Résumé
The Smile, le super groupe formé par Thom Yorke et Jonny Greenwood de Radiohead avec le batteur de Sons of Kemet, Tom Skinner, sort un second album 'Wall of eyes' chez Xl Recordings. Cet opus est une brillante et aérienne collection de 8 titres explorant les frontières du shoegaze et de l'indie rock, accompagnés d'un orchestre à cordes et portés par la voix inimitable du leader de Radiohead.
Notre avis
Attendu avec excitation après un formidable premier album, la seconde cuvée du trio anglais est une nouvelle réussite.
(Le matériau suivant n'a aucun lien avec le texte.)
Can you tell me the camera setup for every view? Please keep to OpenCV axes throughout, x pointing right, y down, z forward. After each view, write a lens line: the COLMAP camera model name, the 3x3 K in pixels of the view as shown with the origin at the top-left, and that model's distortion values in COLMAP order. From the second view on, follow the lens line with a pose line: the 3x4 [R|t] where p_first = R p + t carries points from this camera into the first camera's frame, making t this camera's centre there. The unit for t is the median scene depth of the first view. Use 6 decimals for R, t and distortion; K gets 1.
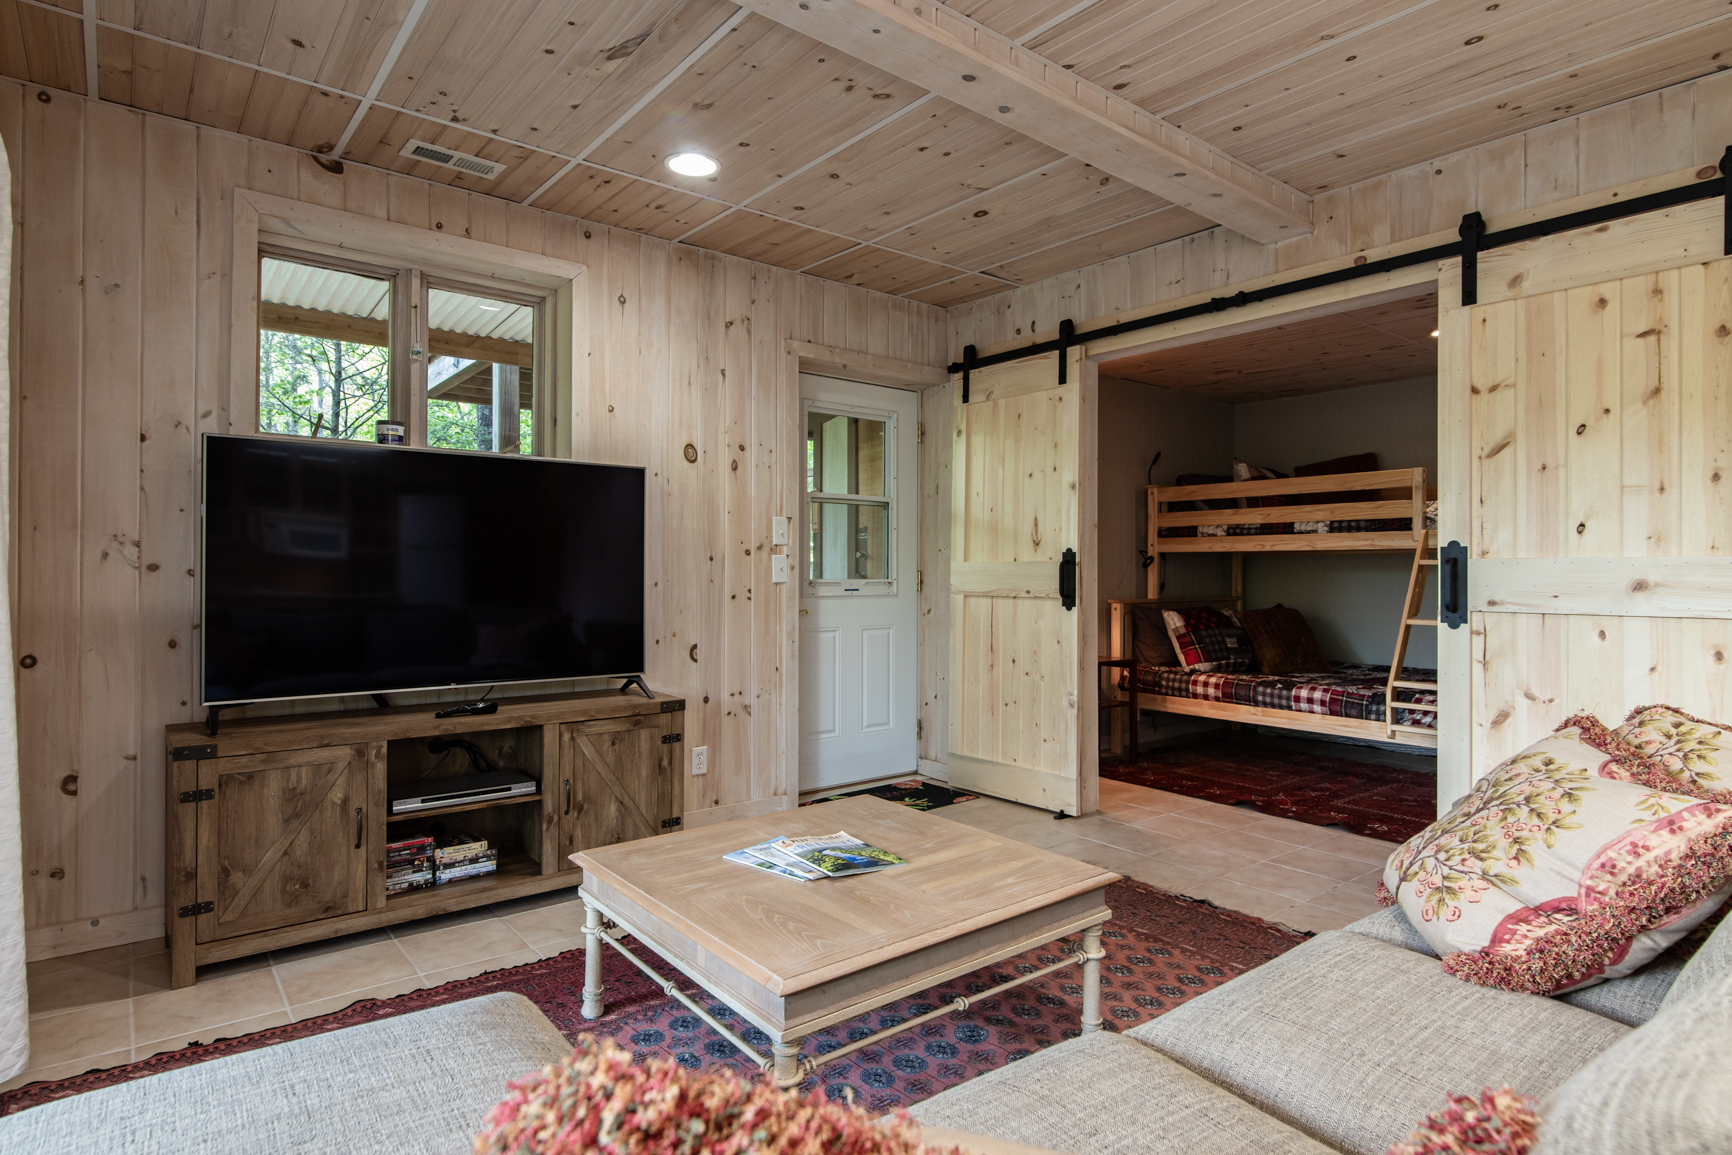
lens RADIAL K [[936.0, 0, 872.3], [0, 936.0, 565.5], [0, 0, 1]] dist [0.004673, -0.002812]
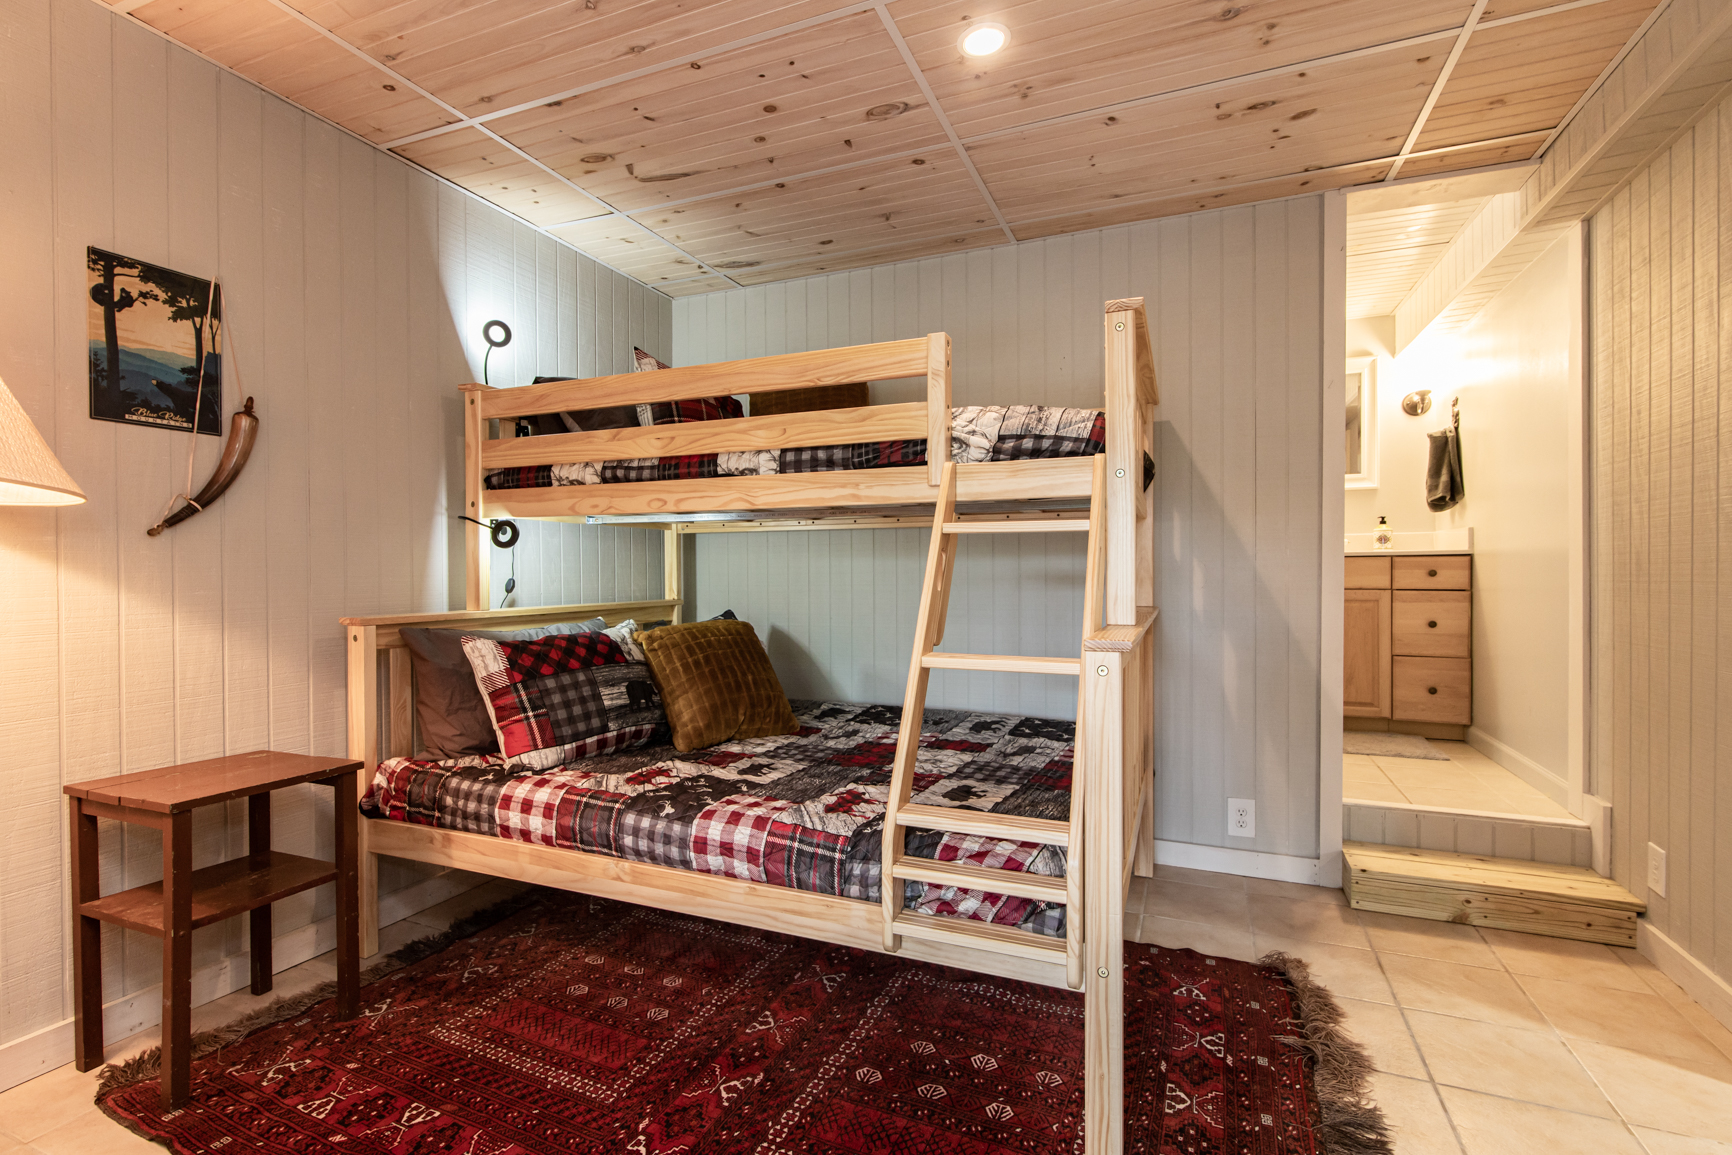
lens RADIAL K [[780.3, 0, 875.9], [0, 780.3, 577.6], [0, 0, 1]] dist [0.000012, -0.000461]
pose [[0.880292, -0.011784, 0.474286, 0.371893], [0.004297, 0.999849, 0.016866, 0.014477], [-0.474413, -0.012809, 0.880209, 0.677227]]
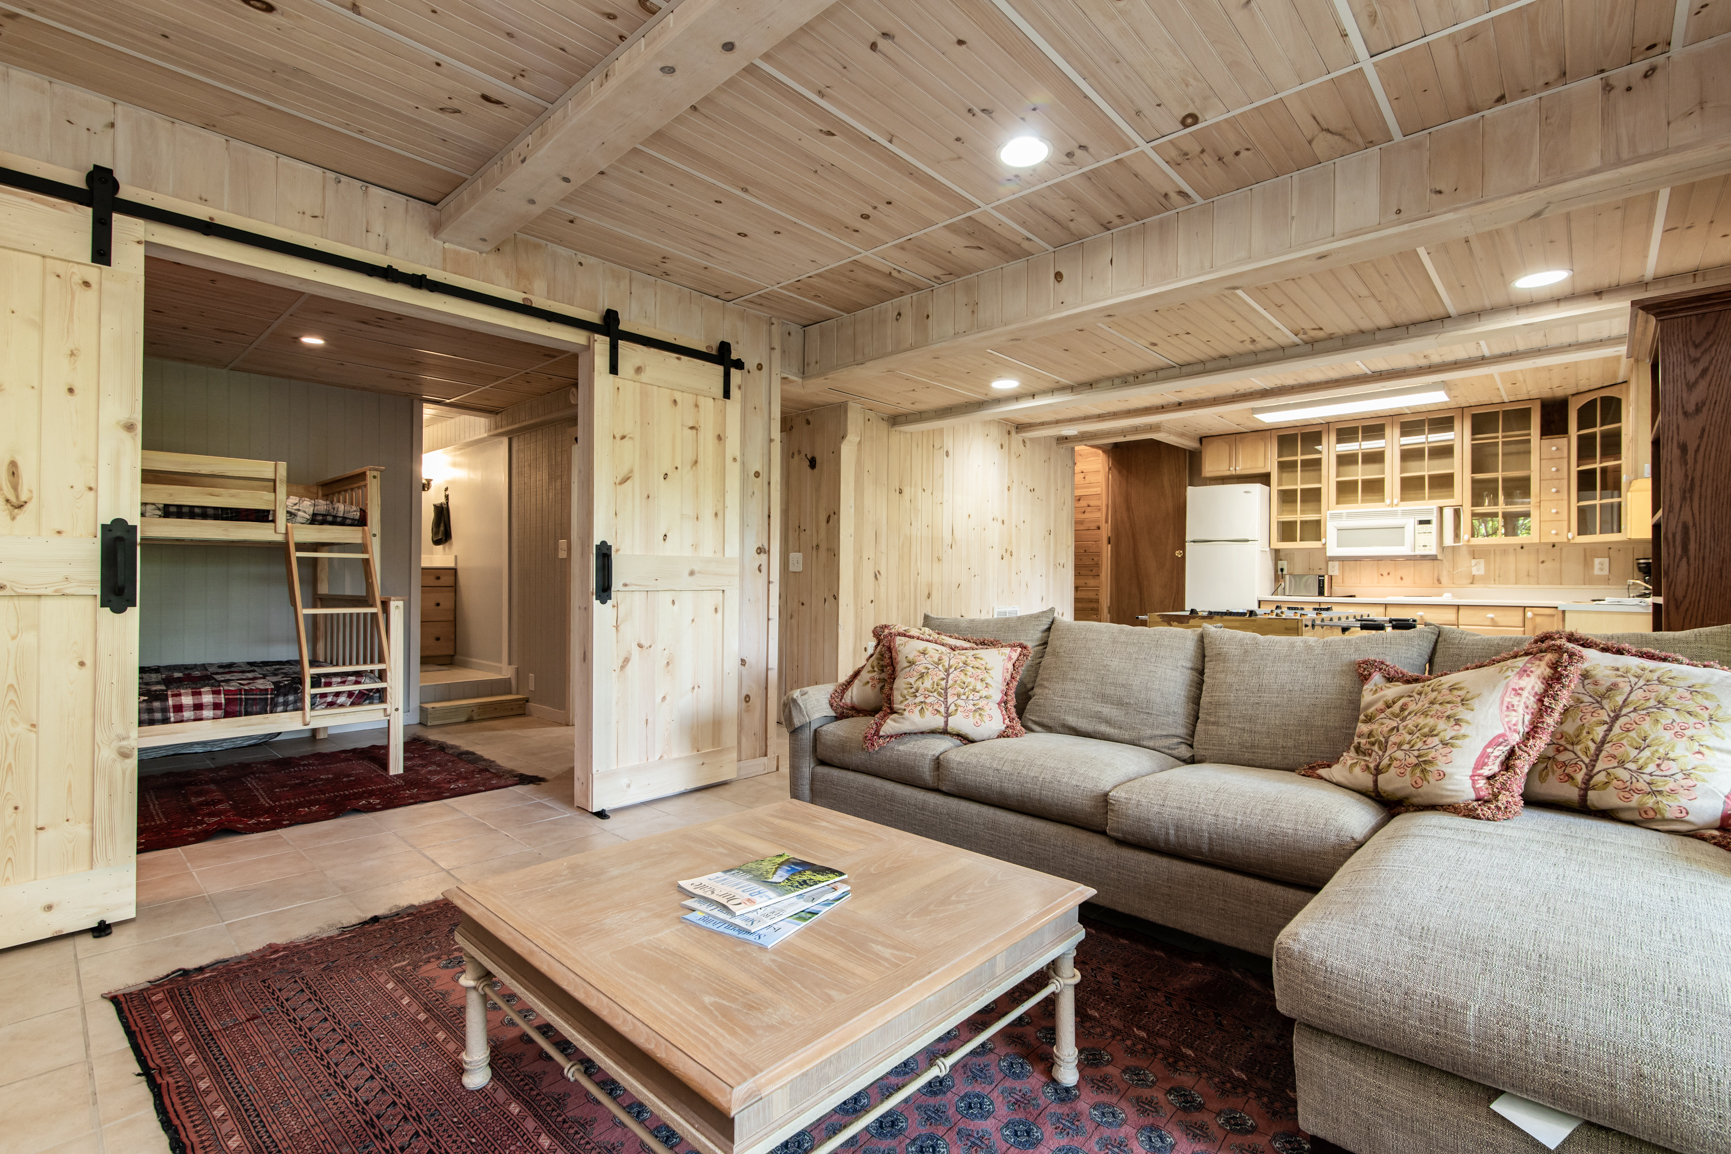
lens RADIAL K [[779.8, 0, 873.5], [0, 779.8, 575.0], [0, 0, 1]] dist [0.000012, -0.000461]
pose [[-0.148680, 0.001586, 0.988884, -0.369448], [-0.011821, 0.999924, -0.003381, 0.014996], [-0.988815, -0.012193, -0.148650, 0.495577]]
Nous continuons d’admirer le talent de composition et de jeu du groupe qui déploie de nouveau une palette créative variée et colorée.
Les nostalgiques de Radiohead seront ravis de trouver sur l’album un titre comme Read the Room. Une émotion particulière se dégage de Teleharmonic, chanson dominée par les percussions et les synthétiseurs et sur laquelle une audacieuse flûte trouve une place discrète mais délicate.
Enregistré au studio Abbey Road, Wall of Eyes évoque par deux fois The Beatles. Introduit par la mystérieuse guitare de Greenwood, le superbe Bending Hectic raconte une virée en voiture dans les montagnes italiennes qui s’éclaire lorsque le narrateur en vient à lâcher le volant. Le passage transitoire façon A Day in the Life qui survient aux trois quarts du morceau emmène l’auditeur dans un final explosif.
La chanson la plus mélodique de l’album, Friend of a Friend est une descendante directe du groupe de Liverpool. Au couplet minimaliste qui coule comme du miel succède un passage en rupture suivi par une transformation orchestrale psychédélique des plus réussie. A la reprise, le morceau s’enrichit de manière extrêmement subtile et se termine d’abord presque à nu avant d’accueillir sur les dernières mesures une légère touche de cordes qui emmène le titre vers la lumière du dernier accord. Si l’on peut goûter avec Friend of a Friend le grand talent d’arrangeur de Jonny Greenwood qui sait tirer partie du London Contemporary Orchestra et des effets à sa disposition, on s’en délecte tout au long du disque, sa guitare se faufilant dans tous les registres, nourrie de jazz et de prog.
Under our Pillows est un bel exemple de composition complexe en trois parties. Débutant sur un motif répétitif chaotique assez jazz-rock, elle bascule vers un passage envoutant digne du premier Genesis avant de se terminer en une forme de brume abstraite.
La diversité est de mise sur Wall of Eyes. Ainsi, la chanson qui donne son titre à l’album nous fait voyager vers une étrange contrée Brésilienne et, une nouvelle fois, le matériau de base, métronomique et évoquant l’avancée d’une pendule, est enrichi par un extraordinaire travail sonore. Les arrangements classiques des cordes se mêlent à l’abstraction des autres instruments et effets.
Plus radical encore, le déstabilisant I Quit donne l’impression de se trouver dans un espace mouvant et difforme. La voix de Thom York s’y meut pourtant avec agilité, tel un équilibriste traçant sa ligne. Le chanteur trouve par ailleurs sur l’intégralité de Wall of Eyes le terrain idéal pour déployer des registres divers, nuançant son propos, usant de son falsetto avec aisance, passant du staccato aux ondulations. Si l’on a beaucoup parlé des arrangements, le timbre particulier de York participe grandement à la couleur du disque. C’est encore le cas sur le dernier titre, You Know Me !, où la voix se pose sur un piano, et tous deux se retrouvent alors enrobés d’un étrange brouillard.